**What the exercise asks:** The reply should reproduce every line of the data below word for word, minus any images.

**Source data:**
========================
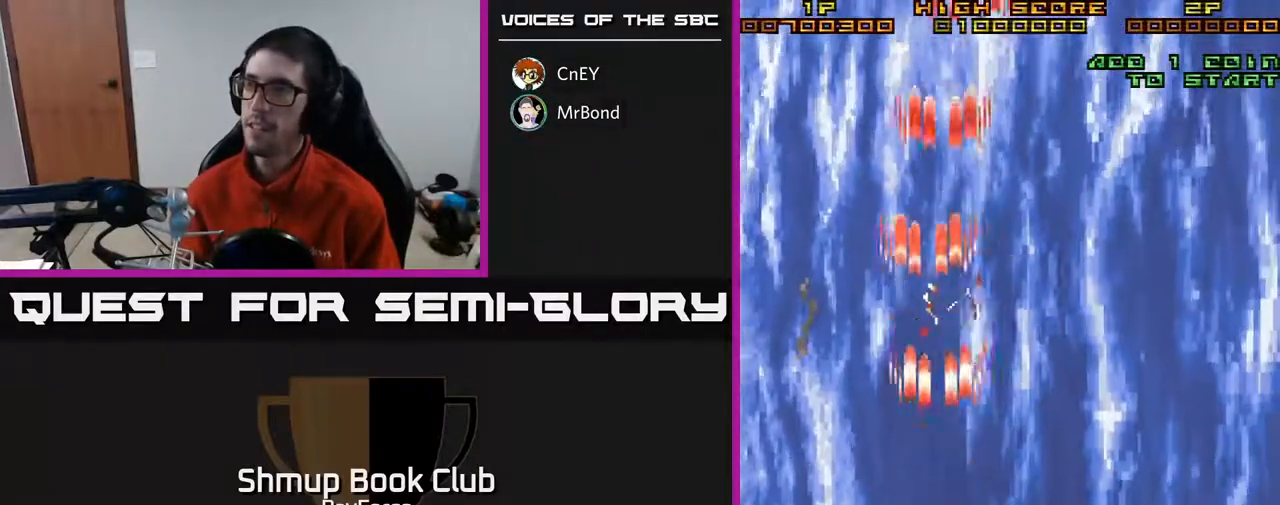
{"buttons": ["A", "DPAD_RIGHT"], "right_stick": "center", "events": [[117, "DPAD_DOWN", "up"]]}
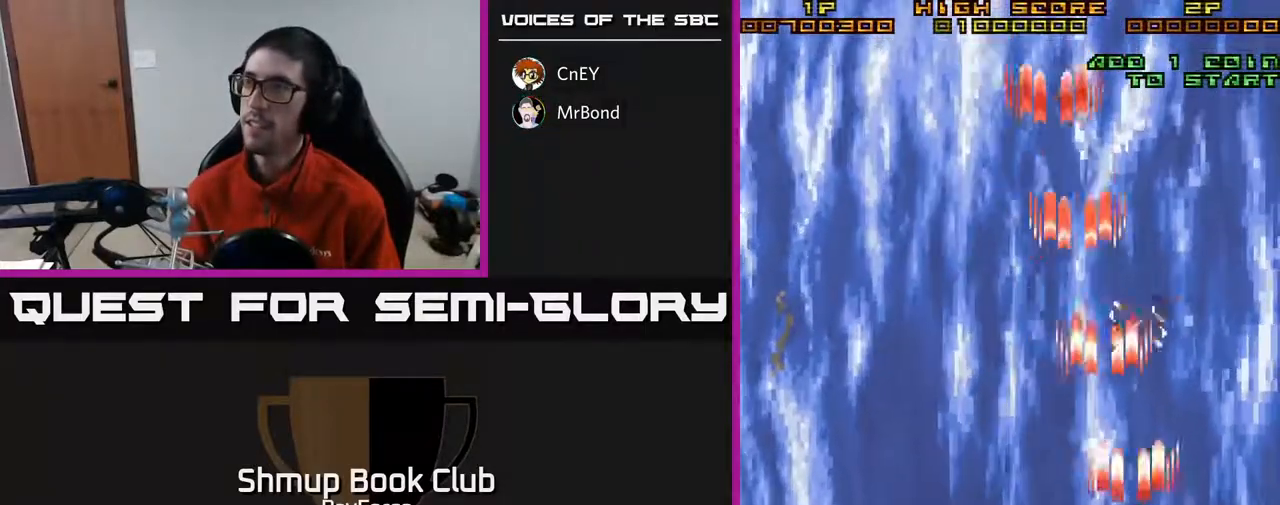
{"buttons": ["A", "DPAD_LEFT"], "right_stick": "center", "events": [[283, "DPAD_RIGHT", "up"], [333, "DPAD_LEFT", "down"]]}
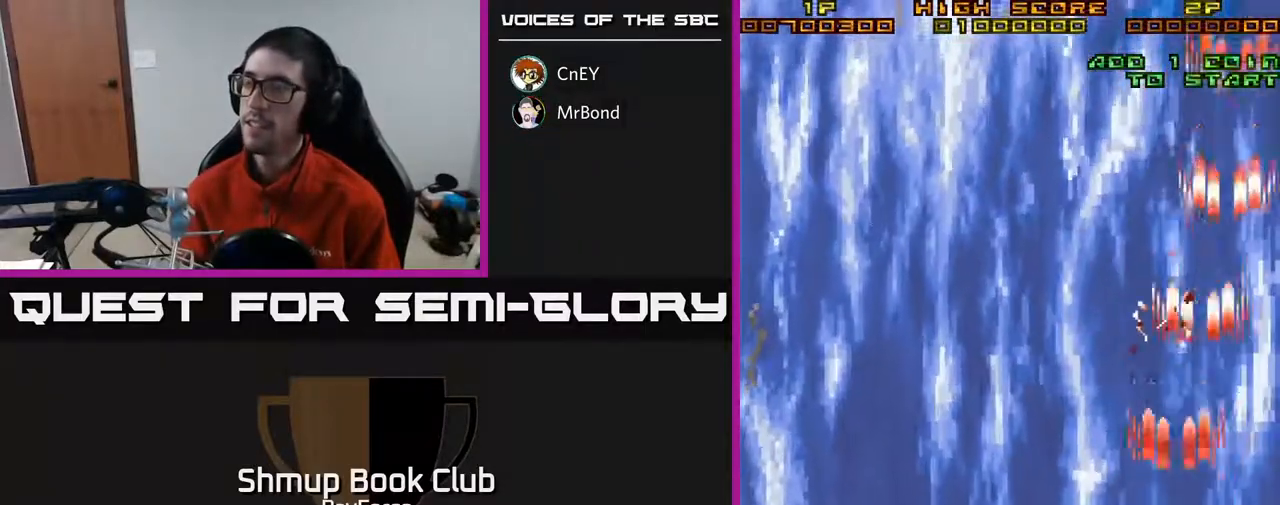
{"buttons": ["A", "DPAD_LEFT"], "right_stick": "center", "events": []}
========================
**Problem solution:**
{"buttons": ["A", "DPAD_RIGHT"], "right_stick": "center", "events": [[117, "DPAD_DOWN", "up"]]}
{"buttons": ["A", "DPAD_LEFT"], "right_stick": "center", "events": [[283, "DPAD_RIGHT", "up"], [333, "DPAD_LEFT", "down"]]}
{"buttons": ["A", "DPAD_LEFT"], "right_stick": "center", "events": []}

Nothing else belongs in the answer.